It has been over two months since I brought home forty pounds of cherries to make into wine. I washed, pitted and stemmed them all, mixed them with sugar and yeast (and a few other things) and set them in a fermenting bucket for a week. After that I strained the mix into my glass carboy where it continued to ferment for a month. Once the bubbling slowed way down, I mixed a little more sugar into the batch and then racked it into another carboy where it could finish fermenting over the next month. Finally the time had come to bottle the wine. The fermentation had been stopped for well over three weeks and the wine looked dark and clear in the carboy.
The final step was bottling the wine. The actual bottling isn't very hard - just siphon wine out of carboy and into bottles and cork and done. Its the work that takes place before this part that is most important. I make sure that every bottle is clean inside by washing them in hot soapy water and rinse them out well.

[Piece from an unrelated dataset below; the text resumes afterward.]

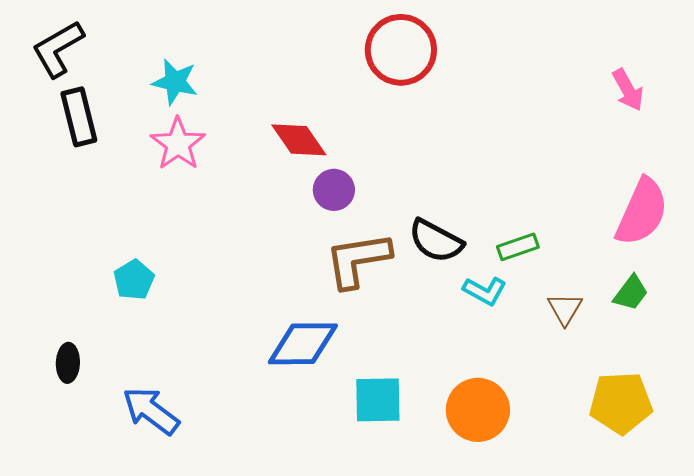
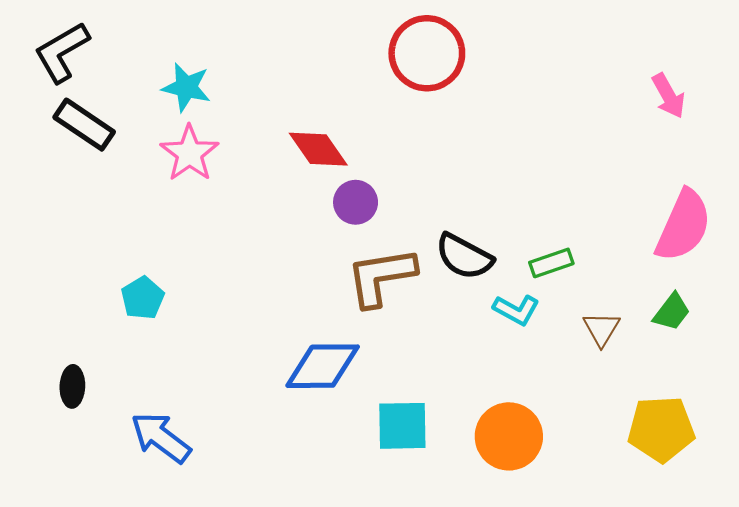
black rectangle: (79, 117) -> (84, 125), turned -42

Then I pour boiling water into each bottle to do a final sterilization before adding the wine.
This wine is a beautiful ruby color and is very fragrant and sweet. It already has good flavor and that should only improve with time.
In total I ended up with twenty-nine full bottles of sweet cherry wine. Twelve of them will be going to pay back the two investors that gave me money up front to pay for the cherries. The rest will be stored in a cool dark place where they can continue to age until I get around to sharing them with friends. In all the cost of the wine was around $115 for the cherries and sugar which comes out to just under $4 a bottle.....not necessarily cheaper than the cheapest wine you can buy, but infinitely better. Cheers!